In some situations, I just walk away from the conversation. I know not everyone will agree or feel the same about this. But in most cases, if you are my friend, I will tell you straight up that you sound ignorant. Ignorant to the fact that the word is hurtful. Ignorant to the fact that the word is meaningless. And ignorant to the fact that you just sound like a plain old bad person when you say it, Sometimes I am a little rough when I tell people about it - and I apologize. I may have even made people cry about it (sorry :-). But please know, it is only because you are my friend that I say something to you about. Please know it is because I care deeply about this mission to try to end saying that word. And please know I am doing this for Little Leah and her family. Most of my Columbus friends have heard me say this many times..."We DO NOT say that word!"...but I haven't said it as much as I should here in Japan. I did mention it to a college friend on facebook the other day (and he responded with great care and consideration and thanked me for showing him the link). But last night I heard it said a few times, in a room of people I consider friends and I should have said something...done more. So Yokota friends...please know I will probably be saying something to you next time I hear you say the words. So that is why I am thanking Leah now....for making me think about it again and stand up and say something. Teach people it is hurtful.

I am grateful for Leah in giving me passion about this topic (among many other things she has done for me). Here is a little blurb from Mary's blog that I love reading....

c1987 by Emily Perl Kingsley. All rights reserved

I am often asked to describe the experience of raising a child with a disability - to try to help people who have not shared that unique experience to understand it, to imagine how it would feel. It's like this......

When you're going to have a baby, it's like planning a fabulous vacation trip - to Italy. You buy a bunch of guide books and make your wonderful plans. The Coliseum. The Michelangelo David. The gondolas in Venice.

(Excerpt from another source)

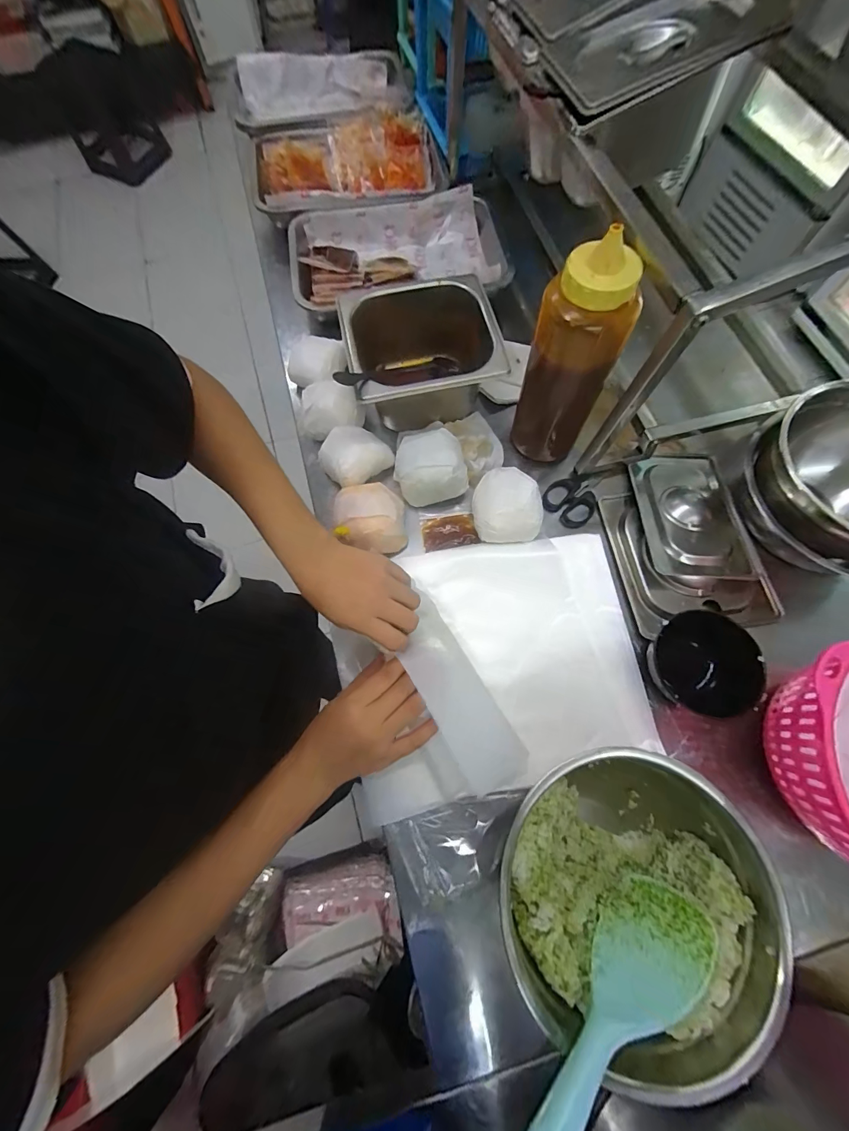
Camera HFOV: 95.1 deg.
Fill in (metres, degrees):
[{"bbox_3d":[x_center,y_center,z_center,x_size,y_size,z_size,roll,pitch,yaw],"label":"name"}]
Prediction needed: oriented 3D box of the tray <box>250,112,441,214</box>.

You may learn some handy phrases in Italian. It's all very exciting.

After months of eager anticipation, the day finally arrives. You pack your bags and off you go. Several hours later, the plane lands. The stewardess comes in and says, "Welcome to Holland."

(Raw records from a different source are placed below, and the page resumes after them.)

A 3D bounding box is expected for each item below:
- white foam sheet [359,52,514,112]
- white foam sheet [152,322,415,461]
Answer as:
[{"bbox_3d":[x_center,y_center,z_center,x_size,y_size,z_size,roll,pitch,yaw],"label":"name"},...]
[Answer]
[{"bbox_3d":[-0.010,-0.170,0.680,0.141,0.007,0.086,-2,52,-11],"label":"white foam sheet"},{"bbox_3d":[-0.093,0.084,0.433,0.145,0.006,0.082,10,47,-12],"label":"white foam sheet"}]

"Holland?!?" you say. "What do you mean Holland?? I signed up for Italy! I'm supposed to be in Italy. All my life I've dreamed of going to Italy."

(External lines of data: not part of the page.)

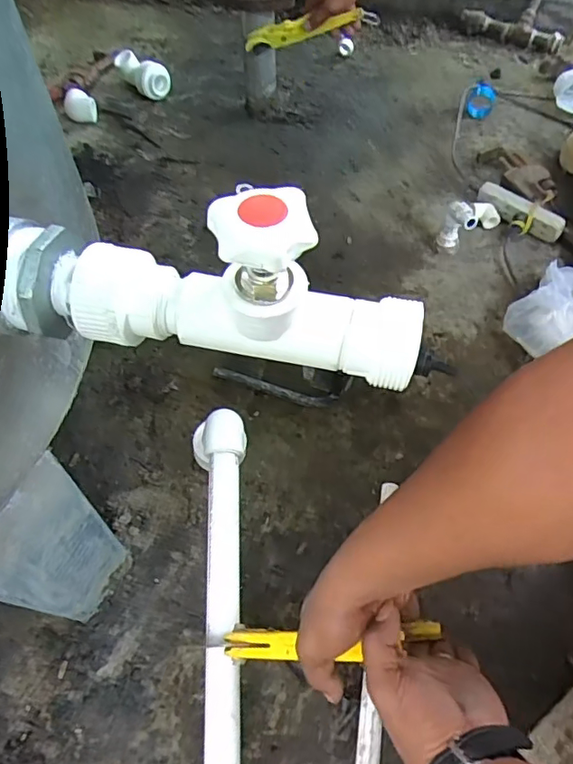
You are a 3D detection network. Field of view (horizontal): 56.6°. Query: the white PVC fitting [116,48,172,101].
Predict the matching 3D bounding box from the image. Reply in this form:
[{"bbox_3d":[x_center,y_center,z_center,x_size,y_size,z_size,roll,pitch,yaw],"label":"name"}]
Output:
[{"bbox_3d":[-0.280,-0.609,1.041,0.057,0.066,0.114,-39,65,-22],"label":"white PVC fitting"}]

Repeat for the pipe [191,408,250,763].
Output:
[{"bbox_3d":[-0.062,0.248,0.526,0.060,0.091,0.444,-3,60,-4],"label":"pipe"}]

But there's been a change in the flight plan. They've landed in Holland and there you must stay.

The important thing is that they haven't taken you to a horrible, disgusting, filthy place, full of pestilence, famine and disease. It's just a different place.

So you must go out and buy new guide books. And you must learn a whole new language. And you will meet a whole new group of people you would never have met.

It's just a different place. It's slower-paced than Italy, less flashy than Italy. But after you've been there for a while and you catch your breath, you look around.... and you begin to notice that Holland has windmills....and Holland has tulips. Holland even has Rembrandts.

But everyone you know is busy coming and going from Italy... and they're all bragging about what a wonderful time they had there. And for the rest of your life, you will say "Yes, that's where I was supposed to go. That's what I had planned."

And the pain of that will never, ever, ever, ever go away... because the loss of that dream is a very very significant loss.

But... if you spend your life mourning the fact that you didn't get to Italy, you may never be free to enjoy the very special, the very lovely things ... about Holland.